# Combinatorics Question

1. Aug 23, 2009

### rbzima

1. The problem statement, all variables and given/known data

The sum of 5 positive real numbers is 100. Prove that there are two numbers among them whose difference is at most 10.

2. Relevant equations

Nothing really...

3. The attempt at a solution

The biggest problem I'm running into is that I can think of specific examples, but translating that into an algebraic argument has always been my weak area. Getting started is where I struggle the most... but I'm thinking the following:

Let's assume there are no two positive real numbers whose difference is at most 10.
Let $$a_{1}, a_{2}, a_{3}, a_{4}, a_{5}$$ each represent some positive real number whose sum equal 100. Given that $$a_{1}$$ is the smallest real number, $$a_{2} = 10 + a_{1}$$, $$a_{3} = 10 + a_{2}$$ and so on...

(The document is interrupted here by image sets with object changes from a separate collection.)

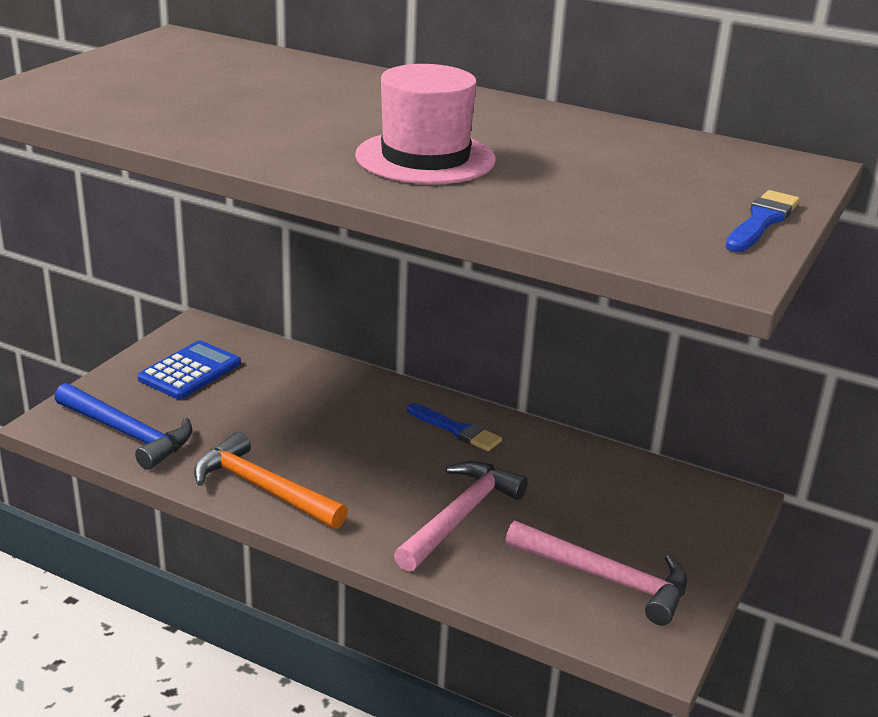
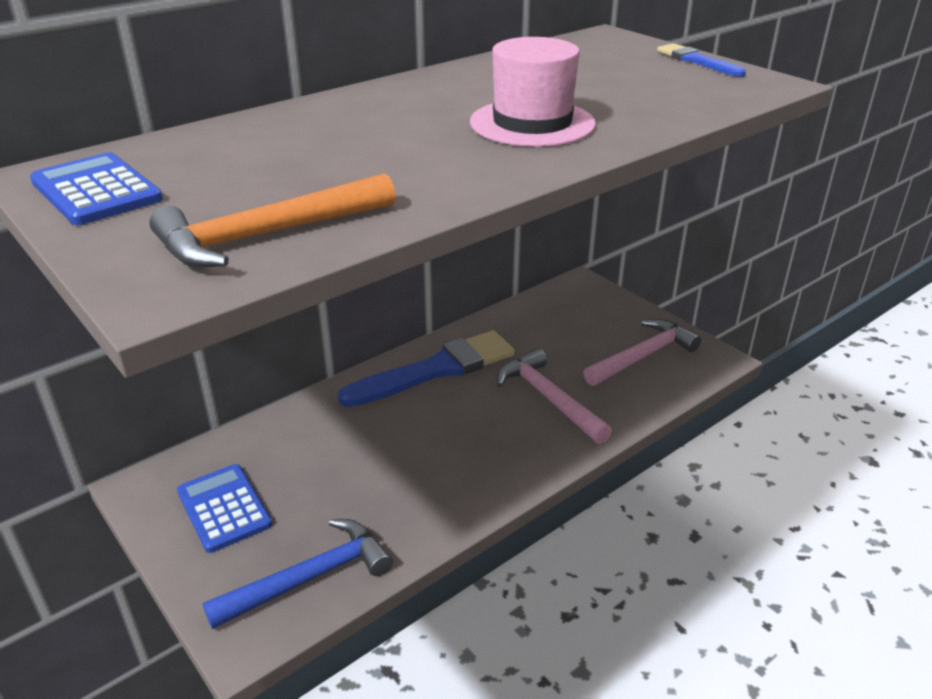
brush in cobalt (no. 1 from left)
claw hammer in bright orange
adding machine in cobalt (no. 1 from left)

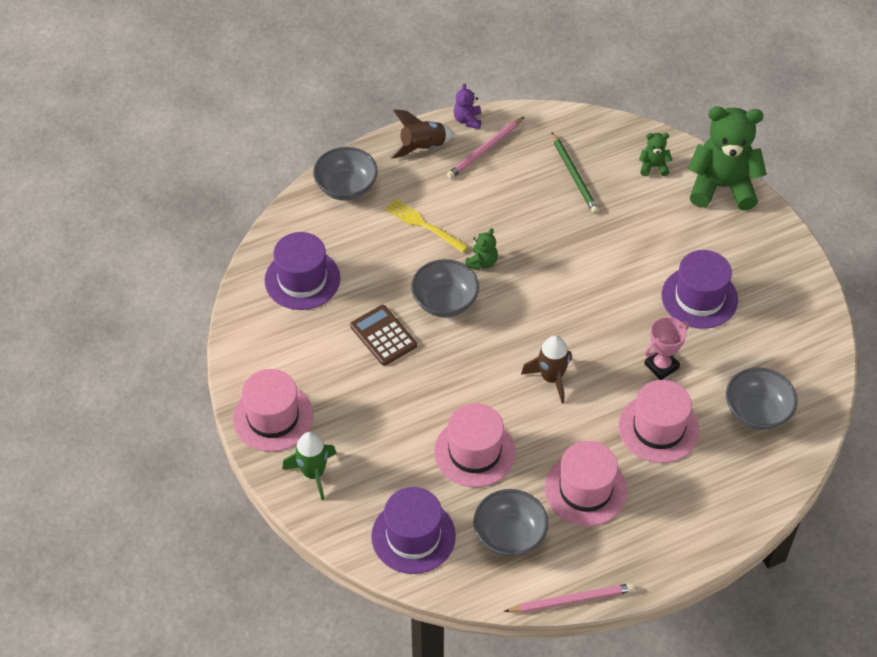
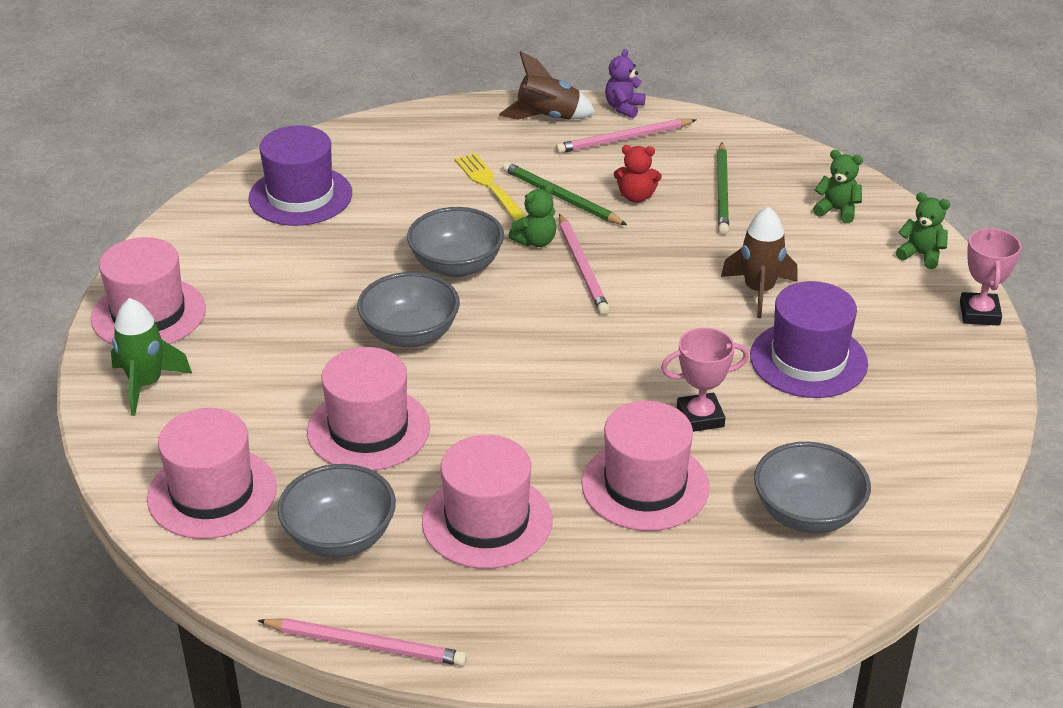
teddy bear in leaf-green (no. 3 from left)
bowl in ash-grey (no. 2 from left)
adding machine in dark brown
toy rocket in dark brown (no. 2 from left)
hat in rosy (no. 2 from left)
teddy bear in red
lead pencil in leaf-green (no. 1 from left)
lead pencil in rosy (no. 2 from left)
award cup in rosy (no. 2 from left)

Don't really know where to go from here! Suggestions?

Last edited: Aug 23, 2009
2. Aug 23, 2009

### Tom Mattson

Staff Emeritus
Well you've got a finite set of numbers, so you know it has a minimum. Let $x_1$ be that minimum. Furthermore they're real numbers so they're ordered. Let $x_1\leq x_2 \leq x_3 \leq x_4 \leq x_5$. Now suppose that there do not exist a pair of numbers such that their difference is at most 10.

Try to show that $x_1+x_2+x_3+x_4+x_5>100$.

3. Aug 23, 2009

### rbzima

Wow, that was straight forward... Totally figured it out...
I had an epiphany right before you responded, so I should be good now. I was definitely thinking the same thing, and ended up solving in terms of $$a_{1}$$. Regardless of how small $$a_{1}$$ is, as long as it's not 0, you will receive some value that is greater than 100, thus we have a contradiction, which means that there must be at least two values who have a difference of at most 10!

Thanks for the help!